■ **Alıştırma yönergeleri**
• 1. Atölye haberine göre P24 ile UNESCO'nun düzenlediği atölye hangi tarihlerde ve nerede yapıldı?
• 2. Atölye haberinden bir bölümü hiç değiştirmeden aktar. "Bağımsız Gazetecilik Platformu" sözcüklerinin geçtiği yerden başla ve "önemine vurgu yapıldı." sözcüklerinden sonra dur.

■ **Sağlanan metin**
········
P24 ve UNESCO’dan ortak atölye

Ankara’daki Bilgi Edinme ve Veri Gazeteciliği Atölyesi’nde bilgiye ulaşmanın yolları tartışıldı

ARZU YILDIZ

13.04.2015

 
Bağımsız Gazetecilik Platformu (P24) ile UNESCO Türkiye’deki gazetecilere yönelik olarak “Bilgi Edinme ve Veri Gazeteciliği” konusunda, 10-11 Nisan’da Ankara’daki Best Hotel’de bir atölye düzenledi.
 
Atölyenin ilk gününde Hürriyet Okur Temsilcisi Gazeteci Faruk Bildirici, Victoria Anderica, uzmanlar  Gavin Sheridan, Staffan Dahllöf,  Adeline Hulin, Sezin Öney, Çiğdem Toker ve P24’ün kurucu üyesi Yavuz Baydar çalışmaya katılan gazetecilere hem atölyenin amacını hem de Türkiye’de medya üzerinde son dönemde belirgin bir şekilde hissedilen baskı, sansür ve yayın yasaklarını değerlendirdi. Bilgi Edinme Kanunu’nun önemine vurgu yapıldı.
 
P24’ün kurucu üyelerinden Yavuz Baydar, kısa bir açılış konuşması yaptı. Baydar, cezaevindeki gazeteciler, haklarında dava açılmış gazetecilerin sayılarının, varlığının basın özgürlüğünün ne durumda olduğunu göstergesi olduğunu söyledi. Baydar, “Gezi eylemlerinde, 17-25 Aralık’ta ülkeyi çürük elma gibi sarıldığını araştırmacı gazetecilik sayesinde görme imkanına sahip olduk” dedi. Yavuz Baydar , Türkiye’deki kamplaşma ve kutuplaşmaya dikkat çekti ve “en önemli sorun kamplaşmayı aşmak” dedi. Baydar öte yandan, medyadaki sansürün, baskının, işten çıkarmaların internet medyasının canlanmasını sağladığını söyledi. Bu sayede internet medyası ile insanların bir şekilde yayınlanmayan haberleri yayınlama imkanına sahip olduğunu ve sadece Türkiye’de değil dünyada da sıkışıp kalan gazeteciliğin sınırlarını aştığını, erittiğini ifade etti. Baydar, “Sınır ötesine açılıp meslektaşlarla yeni alanlar açıp yeni iş birliği aramak çare gibi durmuyor mu?” diye sordu.

Açılış konuşmasının ardından söz alan Hürriyet Gazetesi okur temsilcisi Faruk Bildirici, kanunun 11 yıl önce çıktığını hatırlattı. Özel hayatın gizliliği dışında her konudaki soruya cevap verilmesi gerektiğinin altını çizen Bildirici, devlet kurumlarının cevapları geçiştirdiğini söyledi. Türkiye’nin bu konuda şeffaf olmadığını dile getirdi. Bildirici, “Bilgiler sadece sadece vatandaştan değil kurumlardan da saklanabiliyor. Kurumlar birbirine bilgi vermiyor. Türkiye’yi yöneten iktidarın tavrı da burada önemli” dedi. Bildirici, her şeye rağmen bilgi edinme kanunun devletin kalesinin surlarında önemli bir gedik açtığını söyledi. . Bildirici, “Veriler çok çabuk yayılabiliyor. Dijitalleşme bunda etkili. Seçim sonrası kişisel verilerin korunmasıyla ilgili bir düzenleme yapılması gerekiyor. Yoksa daha çok sorun yaşanacaktır. Özellikle gazetecilerin bilgileri çok çabuk yayılıyor” diye konuştu. Bilgi edinme kanunu çerçevesinde gerektiği kadar gazetecilik yapılmadığına dikkat çekti.
········
[Bir koleksiyondan alınmış kayıtlar]
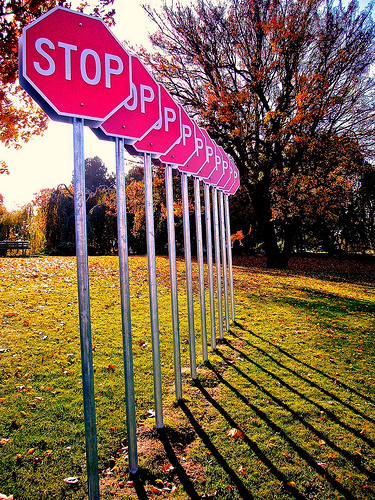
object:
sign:
[22, 6, 133, 123]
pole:
[72, 117, 102, 499]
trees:
[135, 1, 370, 269]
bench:
[10, 247, 42, 267]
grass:
[260, 297, 325, 363]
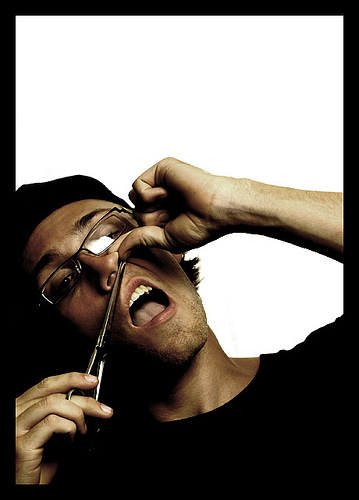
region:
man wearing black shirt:
[267, 401, 341, 461]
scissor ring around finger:
[61, 388, 78, 400]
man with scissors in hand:
[62, 352, 118, 432]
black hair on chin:
[171, 330, 200, 354]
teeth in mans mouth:
[134, 286, 146, 295]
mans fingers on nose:
[110, 240, 131, 257]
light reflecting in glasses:
[87, 238, 112, 249]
········
■ **Görev çözümleri**
• 1. 10-11 Nisan'da Ankara'daki Best Hotel'de.

• 2.
Bağımsız Gazetecilik Platformu (P24) ile UNESCO Türkiye’deki gazetecilere yönelik olarak “Bilgi Edinme ve Veri Gazeteciliği” konusunda, 10-11 Nisan’da Ankara’daki Best Hotel’de bir atölye düzenledi.
 
Atölyenin ilk gününde Hürriyet Okur Temsilcisi Gazeteci Faruk Bildirici, Victoria Anderica, uzmanlar  Gavin Sheridan, Staffan Dahllöf,  Adeline Hulin, Sezin Öney, Çiğdem Toker ve P24’ün kurucu üyesi Yavuz Baydar çalışmaya katılan gazetecilere hem atölyenin amacını hem de Türkiye’de medya üzerinde son dönemde belirgin bir şekilde hissedilen baskı, sansür ve yayın yasaklarını değerlendirdi. Bilgi Edinme Kanunu’nun önemine vurgu yapıldı.